* _Task to carry out_:
Copy each record exactly, word for word.
---------- Data to examine ----------
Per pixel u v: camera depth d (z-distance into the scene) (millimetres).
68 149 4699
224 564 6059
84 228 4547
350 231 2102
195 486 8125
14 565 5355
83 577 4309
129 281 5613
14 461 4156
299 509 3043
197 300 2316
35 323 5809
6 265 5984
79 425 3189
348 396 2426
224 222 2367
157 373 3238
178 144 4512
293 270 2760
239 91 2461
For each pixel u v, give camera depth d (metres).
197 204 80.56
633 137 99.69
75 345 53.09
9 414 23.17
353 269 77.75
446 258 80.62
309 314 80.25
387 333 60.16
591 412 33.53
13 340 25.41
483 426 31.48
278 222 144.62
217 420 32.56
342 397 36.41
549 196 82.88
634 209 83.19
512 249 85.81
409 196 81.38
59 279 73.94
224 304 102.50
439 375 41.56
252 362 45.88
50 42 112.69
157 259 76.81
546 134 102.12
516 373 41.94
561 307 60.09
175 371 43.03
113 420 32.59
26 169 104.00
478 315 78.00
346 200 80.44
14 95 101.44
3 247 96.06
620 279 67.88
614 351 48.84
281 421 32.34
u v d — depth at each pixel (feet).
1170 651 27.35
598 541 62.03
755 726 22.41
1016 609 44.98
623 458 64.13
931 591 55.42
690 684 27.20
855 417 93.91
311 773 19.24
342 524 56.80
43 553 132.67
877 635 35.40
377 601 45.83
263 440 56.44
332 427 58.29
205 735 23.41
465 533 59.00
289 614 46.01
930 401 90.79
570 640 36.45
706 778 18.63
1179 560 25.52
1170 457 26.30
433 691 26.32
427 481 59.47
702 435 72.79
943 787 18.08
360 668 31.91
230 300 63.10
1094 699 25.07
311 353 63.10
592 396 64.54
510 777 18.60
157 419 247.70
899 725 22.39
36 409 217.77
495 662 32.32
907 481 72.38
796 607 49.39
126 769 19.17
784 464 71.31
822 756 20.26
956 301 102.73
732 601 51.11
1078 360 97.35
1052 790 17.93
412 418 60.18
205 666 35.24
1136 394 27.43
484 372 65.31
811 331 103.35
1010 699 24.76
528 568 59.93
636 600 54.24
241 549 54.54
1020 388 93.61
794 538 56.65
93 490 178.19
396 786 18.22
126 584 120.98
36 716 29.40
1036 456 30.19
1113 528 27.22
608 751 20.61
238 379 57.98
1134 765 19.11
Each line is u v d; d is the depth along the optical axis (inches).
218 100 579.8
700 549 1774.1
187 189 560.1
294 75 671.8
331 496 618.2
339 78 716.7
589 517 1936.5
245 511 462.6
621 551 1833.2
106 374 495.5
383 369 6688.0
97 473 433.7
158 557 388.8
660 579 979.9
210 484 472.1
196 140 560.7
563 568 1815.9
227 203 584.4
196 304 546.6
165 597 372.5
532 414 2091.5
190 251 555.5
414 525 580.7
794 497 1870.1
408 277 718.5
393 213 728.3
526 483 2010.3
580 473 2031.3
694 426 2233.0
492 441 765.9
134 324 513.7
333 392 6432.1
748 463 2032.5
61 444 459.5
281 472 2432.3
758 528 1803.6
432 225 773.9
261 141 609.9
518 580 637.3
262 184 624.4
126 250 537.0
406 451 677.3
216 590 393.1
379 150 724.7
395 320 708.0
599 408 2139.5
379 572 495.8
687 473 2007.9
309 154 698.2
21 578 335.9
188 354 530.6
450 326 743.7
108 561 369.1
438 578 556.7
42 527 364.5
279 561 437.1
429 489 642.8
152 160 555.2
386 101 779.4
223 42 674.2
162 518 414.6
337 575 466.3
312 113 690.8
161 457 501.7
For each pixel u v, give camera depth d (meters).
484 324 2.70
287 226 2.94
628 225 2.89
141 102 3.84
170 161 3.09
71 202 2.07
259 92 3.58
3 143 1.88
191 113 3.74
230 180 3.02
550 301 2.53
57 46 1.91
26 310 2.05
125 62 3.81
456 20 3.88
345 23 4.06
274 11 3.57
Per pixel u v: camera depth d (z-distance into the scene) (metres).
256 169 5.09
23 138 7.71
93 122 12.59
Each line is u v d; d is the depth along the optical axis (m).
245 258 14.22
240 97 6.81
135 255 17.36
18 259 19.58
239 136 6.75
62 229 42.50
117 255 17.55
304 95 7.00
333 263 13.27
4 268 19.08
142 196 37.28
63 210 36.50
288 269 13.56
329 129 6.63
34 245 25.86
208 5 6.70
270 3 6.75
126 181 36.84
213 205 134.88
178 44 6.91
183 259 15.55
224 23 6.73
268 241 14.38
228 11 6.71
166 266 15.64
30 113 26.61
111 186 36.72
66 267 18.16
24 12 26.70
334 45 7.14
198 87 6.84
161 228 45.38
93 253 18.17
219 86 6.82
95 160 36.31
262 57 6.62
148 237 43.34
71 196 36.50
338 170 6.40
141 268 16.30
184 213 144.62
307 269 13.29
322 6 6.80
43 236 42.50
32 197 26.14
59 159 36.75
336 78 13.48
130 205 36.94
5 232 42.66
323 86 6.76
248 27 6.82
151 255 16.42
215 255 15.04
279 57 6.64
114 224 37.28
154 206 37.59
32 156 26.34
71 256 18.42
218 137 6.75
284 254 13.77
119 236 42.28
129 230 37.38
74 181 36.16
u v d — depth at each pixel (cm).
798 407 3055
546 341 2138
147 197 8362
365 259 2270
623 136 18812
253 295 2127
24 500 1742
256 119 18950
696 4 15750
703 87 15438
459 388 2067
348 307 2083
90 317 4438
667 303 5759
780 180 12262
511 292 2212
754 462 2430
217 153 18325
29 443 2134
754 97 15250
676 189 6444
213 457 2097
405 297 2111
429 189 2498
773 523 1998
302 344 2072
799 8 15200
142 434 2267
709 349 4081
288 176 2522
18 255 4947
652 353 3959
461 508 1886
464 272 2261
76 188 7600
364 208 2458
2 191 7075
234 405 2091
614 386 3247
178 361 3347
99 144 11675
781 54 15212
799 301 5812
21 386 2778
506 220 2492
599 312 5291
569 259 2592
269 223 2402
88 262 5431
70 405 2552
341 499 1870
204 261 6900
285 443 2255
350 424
----------
* _Completed task_:
Per pixel u v: camera depth d (z-distance into the scene) (millimetres).
68 149 4699
224 564 6059
84 228 4547
350 231 2102
195 486 8125
14 565 5355
83 577 4309
129 281 5613
14 461 4156
299 509 3043
197 300 2316
35 323 5809
6 265 5984
79 425 3189
348 396 2426
224 222 2367
157 373 3238
178 144 4512
293 270 2760
239 91 2461
For each pixel u v, give camera depth d (metres).
197 204 80.56
633 137 99.69
75 345 53.09
9 414 23.17
353 269 77.75
446 258 80.62
309 314 80.25
387 333 60.16
591 412 33.53
13 340 25.41
483 426 31.48
278 222 144.62
217 420 32.56
342 397 36.41
549 196 82.88
634 209 83.19
512 249 85.81
409 196 81.38
59 279 73.94
224 304 102.50
439 375 41.56
252 362 45.88
50 42 112.69
157 259 76.81
546 134 102.12
516 373 41.94
561 307 60.09
175 371 43.03
113 420 32.59
26 169 104.00
478 315 78.00
346 200 80.44
14 95 101.44
3 247 96.06
620 279 67.88
614 351 48.84
281 421 32.34
u v d — depth at each pixel (feet).
1170 651 27.35
598 541 62.03
755 726 22.41
1016 609 44.98
623 458 64.13
931 591 55.42
690 684 27.20
855 417 93.91
311 773 19.24
342 524 56.80
43 553 132.67
877 635 35.40
377 601 45.83
263 440 56.44
332 427 58.29
205 735 23.41
465 533 59.00
289 614 46.01
930 401 90.79
570 640 36.45
706 778 18.63
1179 560 25.52
1170 457 26.30
433 691 26.32
427 481 59.47
702 435 72.79
943 787 18.08
360 668 31.91
230 300 63.10
1094 699 25.07
311 353 63.10
592 396 64.54
510 777 18.60
157 419 247.70
899 725 22.39
36 409 217.77
495 662 32.32
907 481 72.38
796 607 49.39
126 769 19.17
784 464 71.31
822 756 20.26
956 301 102.73
732 601 51.11
1078 360 97.35
1052 790 17.93
412 418 60.18
205 666 35.24
1136 394 27.43
484 372 65.31
811 331 103.35
1010 699 24.76
528 568 59.93
636 600 54.24
241 549 54.54
1020 388 93.61
794 538 56.65
93 490 178.19
396 786 18.22
126 584 120.98
36 716 29.40
1036 456 30.19
1113 528 27.22
608 751 20.61
238 379 57.98
1134 765 19.11
Each line is u v d; d is the depth along the optical axis (inches).
218 100 579.8
700 549 1774.1
187 189 560.1
294 75 671.8
331 496 618.2
339 78 716.7
589 517 1936.5
245 511 462.6
621 551 1833.2
106 374 495.5
383 369 6688.0
97 473 433.7
158 557 388.8
660 579 979.9
210 484 472.1
196 140 560.7
563 568 1815.9
227 203 584.4
196 304 546.6
165 597 372.5
532 414 2091.5
190 251 555.5
414 525 580.7
794 497 1870.1
408 277 718.5
393 213 728.3
526 483 2010.3
580 473 2031.3
694 426 2233.0
492 441 765.9
134 324 513.7
333 392 6432.1
748 463 2032.5
61 444 459.5
281 472 2432.3
758 528 1803.6
432 225 773.9
261 141 609.9
518 580 637.3
262 184 624.4
126 250 537.0
406 451 677.3
216 590 393.1
379 150 724.7
395 320 708.0
599 408 2139.5
379 572 495.8
687 473 2007.9
309 154 698.2
21 578 335.9
188 354 530.6
450 326 743.7
108 561 369.1
438 578 556.7
42 527 364.5
279 561 437.1
429 489 642.8
152 160 555.2
386 101 779.4
223 42 674.2
162 518 414.6
337 575 466.3
312 113 690.8
161 457 501.7
For each pixel u v, give camera depth d (meters).
484 324 2.70
287 226 2.94
628 225 2.89
141 102 3.84
170 161 3.09
71 202 2.07
259 92 3.58
3 143 1.88
191 113 3.74
230 180 3.02
550 301 2.53
57 46 1.91
26 310 2.05
125 62 3.81
456 20 3.88
345 23 4.06
274 11 3.57
Per pixel u v: camera depth d (z-distance into the scene) (metres).
256 169 5.09
23 138 7.71
93 122 12.59
Each line is u v d; d is the depth along the optical axis (m).
245 258 14.22
240 97 6.81
135 255 17.36
18 259 19.58
239 136 6.75
62 229 42.50
117 255 17.55
304 95 7.00
333 263 13.27
4 268 19.08
142 196 37.28
63 210 36.50
288 269 13.56
329 129 6.63
34 245 25.86
208 5 6.70
270 3 6.75
126 181 36.84
213 205 134.88
178 44 6.91
183 259 15.55
224 23 6.73
268 241 14.38
228 11 6.71
166 266 15.64
30 113 26.61
111 186 36.72
66 267 18.16
24 12 26.70
334 45 7.14
198 87 6.84
161 228 45.38
93 253 18.17
219 86 6.82
95 160 36.31
262 57 6.62
148 237 43.34
71 196 36.50
338 170 6.40
141 268 16.30
184 213 144.62
307 269 13.29
322 6 6.80
43 236 42.50
32 197 26.14
59 159 36.75
336 78 13.48
130 205 36.94
5 232 42.66
323 86 6.76
248 27 6.82
151 255 16.42
215 255 15.04
279 57 6.64
114 224 37.28
154 206 37.59
32 156 26.34
71 256 18.42
218 137 6.75
284 254 13.77
119 236 42.28
129 230 37.38
74 181 36.16
u v d — depth at each pixel (cm).
798 407 3055
546 341 2138
147 197 8362
365 259 2270
623 136 18812
253 295 2127
24 500 1742
256 119 18950
696 4 15750
703 87 15438
459 388 2067
348 307 2083
90 317 4438
667 303 5759
780 180 12262
511 292 2212
754 462 2430
217 153 18325
29 443 2134
754 97 15250
676 189 6444
213 457 2097
405 297 2111
429 189 2498
773 523 1998
302 344 2072
799 8 15200
142 434 2267
709 349 4081
288 176 2522
18 255 4947
652 353 3959
461 508 1886
464 272 2261
76 188 7600
364 208 2458
2 191 7075
234 405 2091
614 386 3247
178 361 3347
99 144 11675
781 54 15212
799 301 5812
21 386 2778
506 220 2492
599 312 5291
569 259 2592
269 223 2402
88 262 5431
70 405 2552
341 499 1870
204 261 6900
285 443 2255
350 424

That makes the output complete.